There are only two types of people who really make money in the market:
One type of people is talented, extremely smart, and very hardworking. They are as keen as foxes in market opportunities, and can often catch hot spots, and can make tens of millions from hundreds of thousands in a year or even a few months. Many car heads are this type of people. But this type of people, ordinary people really can't learn, and may never learn in their lifetime. Their talents, personalities, and IQs are innate.
There is another type of people, whose IQ, personality, and talents are average, but they are optimistic about the market, have their own cognition and principles, and they only buy good targets or top targets recognized by the market, hold them for a medium and long term, and seem to have done nothing, but they also made dozens of times in the end.
The sad thing is
The first type of people is extremely difficult to learn, and may not even make 1%, and they can't learn, but people are scrambling to learn.
The second type of people can learn, but many people disdain to learn.
Because the first type looks "handsome", "glorious", and "fast".
The second type looks "slow", "rustic", and "no sense of operation".
But the ending is often:
The first type can't learn, and finally lose money due to emotional impulse.
The second type is unwilling to learn, and ends up losing money in a bull market.
What is really worth practicing is the ability to be the second type of person.
It's not about not moving, but moving less. It's not about holding it, but holding it based on the big logic;
If you want to be the second type of person, the key is to do these things:
Stable cognition: Why do you hold it? Track, structure, cycle? Can the logic be explained?

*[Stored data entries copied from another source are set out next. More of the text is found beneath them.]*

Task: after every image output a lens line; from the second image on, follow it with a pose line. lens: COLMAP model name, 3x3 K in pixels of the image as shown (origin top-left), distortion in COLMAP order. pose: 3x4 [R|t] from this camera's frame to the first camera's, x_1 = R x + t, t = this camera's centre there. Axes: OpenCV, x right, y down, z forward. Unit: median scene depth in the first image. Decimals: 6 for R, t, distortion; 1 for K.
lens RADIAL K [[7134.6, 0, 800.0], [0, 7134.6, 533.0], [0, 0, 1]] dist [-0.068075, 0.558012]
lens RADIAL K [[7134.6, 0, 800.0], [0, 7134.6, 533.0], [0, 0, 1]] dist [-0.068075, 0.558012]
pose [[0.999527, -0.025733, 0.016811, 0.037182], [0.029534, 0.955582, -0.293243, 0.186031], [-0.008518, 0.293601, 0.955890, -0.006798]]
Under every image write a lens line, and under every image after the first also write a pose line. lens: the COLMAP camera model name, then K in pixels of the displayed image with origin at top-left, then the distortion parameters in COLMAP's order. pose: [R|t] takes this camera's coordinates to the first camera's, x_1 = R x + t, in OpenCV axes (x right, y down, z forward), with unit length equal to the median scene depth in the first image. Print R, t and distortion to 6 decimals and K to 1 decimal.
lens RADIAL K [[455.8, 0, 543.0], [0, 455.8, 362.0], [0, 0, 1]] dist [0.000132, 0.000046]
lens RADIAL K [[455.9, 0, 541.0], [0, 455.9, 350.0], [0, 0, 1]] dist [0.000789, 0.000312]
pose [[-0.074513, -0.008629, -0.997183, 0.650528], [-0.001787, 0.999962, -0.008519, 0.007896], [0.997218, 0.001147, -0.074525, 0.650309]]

Setting principles: Take profit points, increase frequency, and loss tolerance must all be set in advance
Be as still as a mountain: Don't be led by emotions, don't operate blindly based on news
Tolerate profit retracement: In a wave of market, it is unrealistic to want to eat the whole segment without spitting it out several times
Avoid heavy emotional stocks: No matter how hot the subject matter is, you can't gamble away from the fundamentals
In the process of holding, I think the most important thing is principle. If it goes up, you want to stop profit, if it goes down, you want to stop loss, but you are afraid of losing more when you add positions. Or you may have formulated a buy-on-every-fall strategy from the beginning, but you dare not cover your position when the price drops. This is a lack of principles. There is nothing wrong with selling high and buying low, but after you sell, the price does not fall back, or it goes up again before it falls to your price point, then you are basically out.